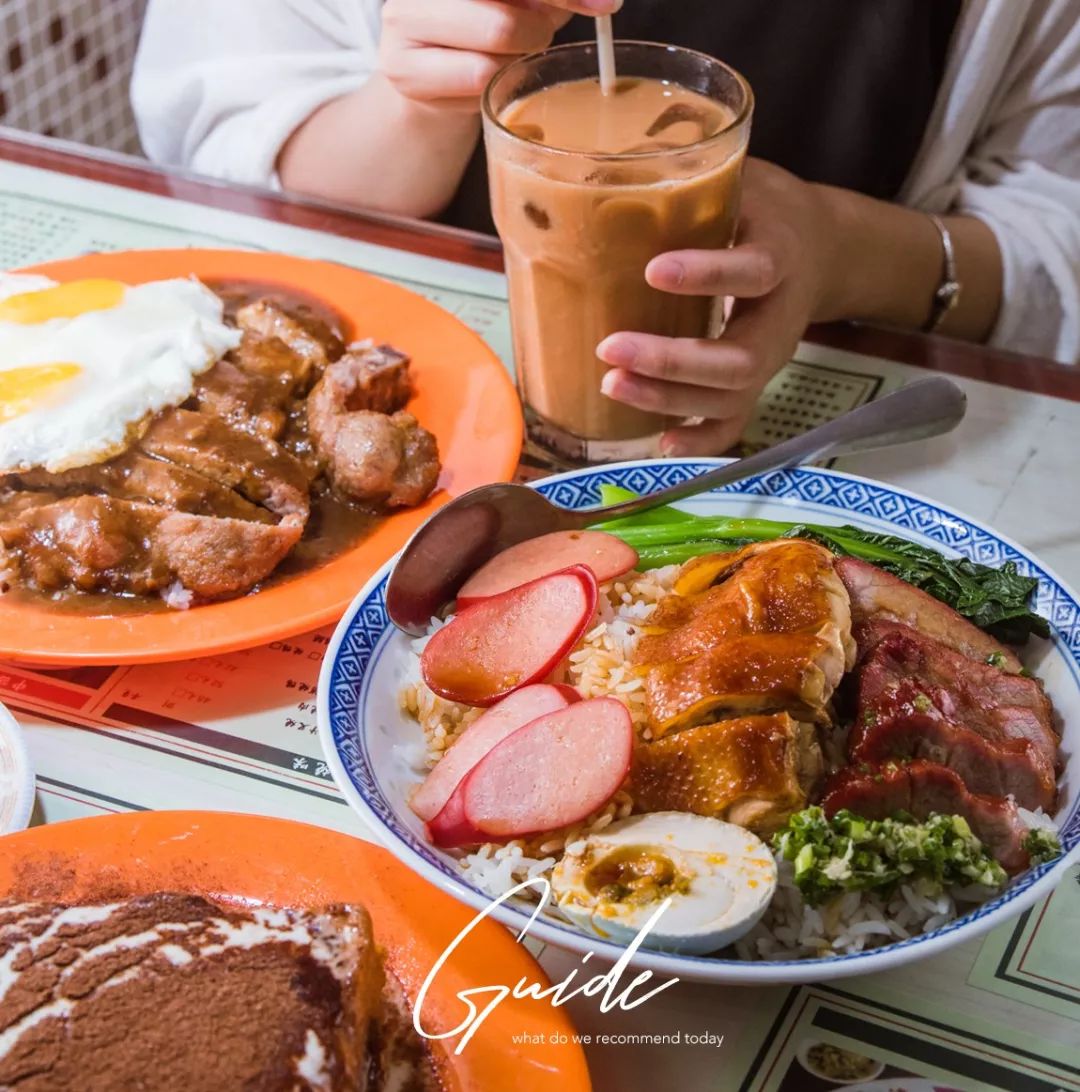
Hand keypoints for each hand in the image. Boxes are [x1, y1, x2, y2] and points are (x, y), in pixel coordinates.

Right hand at [380, 0, 621, 110]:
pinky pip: (477, 77)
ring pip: (498, 34)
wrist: (427, 80)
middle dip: (541, 17)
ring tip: (508, 50)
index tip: (606, 4)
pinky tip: (486, 76)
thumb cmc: (481, 26)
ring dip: (521, 49)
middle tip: (543, 32)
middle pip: (506, 5)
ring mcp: (404, 20)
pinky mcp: (404, 70)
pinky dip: (495, 80)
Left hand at [597, 158, 842, 455]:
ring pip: (730, 397)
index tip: (654, 271)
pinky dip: (700, 441)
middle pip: (739, 359)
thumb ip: (689, 174)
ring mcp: (769, 358)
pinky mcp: (753, 383)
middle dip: (673, 361)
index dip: (709, 275)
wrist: (819, 246)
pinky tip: (660, 445)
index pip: (756, 271)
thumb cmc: (761, 208)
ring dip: (668, 400)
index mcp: (783, 254)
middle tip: (611, 348)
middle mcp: (782, 318)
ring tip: (611, 383)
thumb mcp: (738, 176)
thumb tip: (602, 161)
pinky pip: (733, 423)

--

An exact copy of the lines above, from the first through the line that holds "middle pip: (739, 359)", is what is needed; leave the pictures out.

• _Task solution_:
Hand keypoints for each hand in the image. Boxes are [x1, y1, x2, y2] and points are (x, y), in pixel coordinates.

Right hand at [380, 0, 621, 110]:
pinky pip: (477, 77)
ring pip: (498, 34)
wrist: (427, 80)
middle dip: (541, 17)
ring tip: (508, 50)
index tip: (606, 4)
pinky tip: (486, 76)
thumb cmc: (481, 26)
ring dip: (521, 49)
middle tip: (543, 32)
middle pip: (506, 5)
ring mcp: (404, 20)
pinky mcp: (404, 70)
pinky dip: (495, 80)
Left hand at [597, 158, 842, 455]:
ring pip: (730, 397)
index tip: (654, 271)
pinky dip: (700, 441)
middle pip: (739, 359)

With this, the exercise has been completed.